As I reported in my February 2021 Gang-gang column the main breeding area in the ACT still appears to be along the Molonglo River W of the Tuggeranong Parkway overpass for about a kilometre downstream.  On 3 February Jean Casburn informed me that she, Sandra Henderson, Lia Battisson, Ryu Callaway, Prue Watters and Tee Tong Teo had counted 7 Australian Darter, 8 Little Pied Cormorant, 8 Great Cormorant and 8 Little Black Cormorant nests there, similar to the numbers at the end of December 2020.  Sandra also reported that on 7 February there were still 3 Little Pied Cormorant nests at Tuggeranong Swamp, which seemed new and suggested a new round of breeding.  While the Australian Darter breeding on the Cotter Dam as accessed from Bracks Hole Rd Coree seems to have finished, with Sandra not reporting any breeding there on 8 February, on 25 January Ryu and Zebedee Muller reported nests with young of the Australian Darter, Little Pied Cormorant and Great Cormorant on the dam, when accessed from the Vanitys Crossing Road in Pierces Creek Forest.

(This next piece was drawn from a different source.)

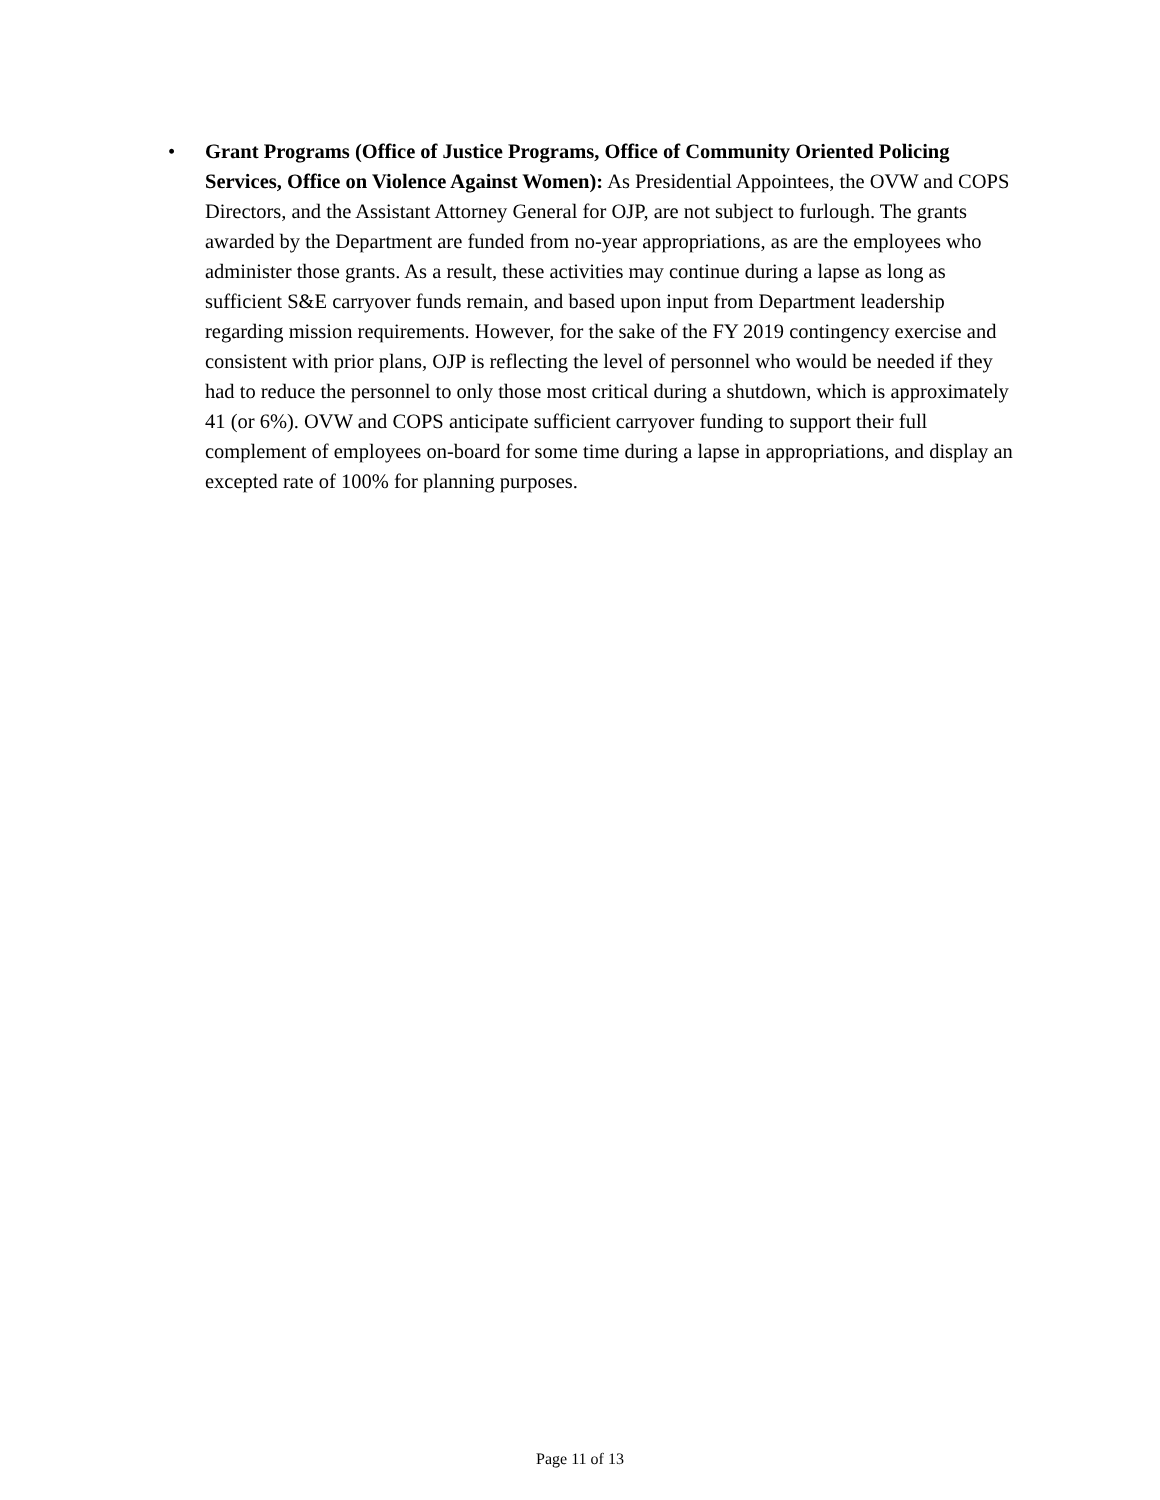• Grant Programs (Office of Justice Programs, Office of Community Oriented Policing Services, Office on Violence Against Women): As Presidential Appointees, the OVW and COPS Directors, and the Assistant Attorney General for OJP, are not subject to furlough. The grants awarded by the Department are funded from no-year appropriations, as are the employees who administer those grants. As a result, these activities may continue during a lapse as long as sufficient S&E carryover funds remain, and based upon input from Department leadership regarding mission requirements. However, for the sake of the FY 2019 contingency exercise and consistent with prior plans, OJP is reflecting the level of personnel who would be needed if they had to reduce the personnel to only those most critical during a shutdown, which is approximately 41 (or 6%). OVW and COPS anticipate sufficient carryover funding to support their full complement of employees on-board for some time during a lapse in appropriations, and display an excepted rate of 100% for planning purposes.
Page 11 of 13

Probably due to the much wetter season allowing them to spread more widely, numbers of waterbirds were also low, with no congregation of species as sometimes occurs.  Other than the Black Swan, the three larger Rallidae species, and the two most common species of duck, only one other duck species was sighted, a pair of Pink-eared Ducks.  These were flushed from the shore and then landed in the water close by allowing everyone very good views, including of their very long, specialised feeder filter bills.  This species was a surprise as it usually prefers shallower water, and is only the second sighting in these trips, the previous one being several loafing on the East Basin shore in May 2004.  The Greylag Geese usually seen around the canoe club house were missing for the second year in a row, checking the eBird map indicates they were not recorded there in 2020 or so far this year, though they have been at 11 other locations.


Most of the land birds were also well-known species, with the highlight being a Whistling Kite circling over East Basin as we returned to the harbour.  This needed some careful checking, firstly to ensure it was not an Australian Darter which is also often seen very high on the thermals, and at first mistaken for a raptor, and then not a Little Eagle as it appeared to have a clear M pattern underwing.  However, a closer check of the pattern, as well as the long tail and slightly bowed wings allowed the correct identification.  This species had not been recorded on one of these trips since December 2004.


Also quite spectacular were the at least 75 Red Wattlebirds clearly migrating E along the southern shore of Molonglo Reach, almost a pure flock except for around 5 Noisy Friarbirds caught up with them.  We also heard a clearly begging Koel fledgling at two well-separated spots along the Reach, with a male heard calling around the Kingston Harbour.  Other land birds of interest were a lone immature Dollarbird still sitting at the same spot on our return, several Dusky Woodswallows scattered along the route, and several of White-plumed Honeyeaters not often recorded on these trips.


At 39 the total number of species was much the same as last year and well down compared with the 51 for the previous two years.  Despite this the participants again enjoyed the trip which remains a popular and very pleasant late summer outing.


Many thanks to Sandra Henderson for having done the very tricky task of keeping the eBird list.  Being on a moving boat and having up to 19 people calling out the birds they see makes the job doubly difficult.  Many thanks also to Jim Paterson for again skippering the boat.